§ Ausgangstext

Solche Aufstellungen können „offen“ bleiben oder „unvollendet“ wirken. Doch in der Seele wirken sie jahrelang weiter. Der Leiter entscheidet, wann die Aufstellung beendet ist.
4. Phase: Ab 2017 - Das neue, heutige Original Hellinger® Familienstellen
Ab 2017 wurde nur noch das sogenannte Original Hellinger® Familienstellen von Bert und Sophie Hellinger praktiziert. Es wurde im Wesentlichen von Sophie Hellinger entwickelt. An der Hellingerschule wird heute ausschließlich diese Art des Familienstellen gelehrt. Offensichtlich werden die Stellvertreter und der Aufstellungsleiter beim heutigen Original Hellinger® Familienstellen von einer großen Macht in Besitz genommen und geführt.

§ Aufgabe
Geben Sie aus dem Ausgangstext den Abschnitt wortgetreu wieder, dessen erste Worte „Solche Aufstellungen können“ enthalten und der mit „Aufstellung beendet ist.“ schließt.

[Gespeicherte Dateneinträge]
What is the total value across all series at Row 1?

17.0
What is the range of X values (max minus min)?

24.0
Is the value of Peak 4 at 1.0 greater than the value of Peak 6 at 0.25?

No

§ Ergebnis
Solche Aufstellungen können „offen“ bleiben oder „unvollendet“ wirken. Doch in der Seele wirken sie jahrelang weiter. Der Leiter entscheidet, wann die Aufstellung beendet ist.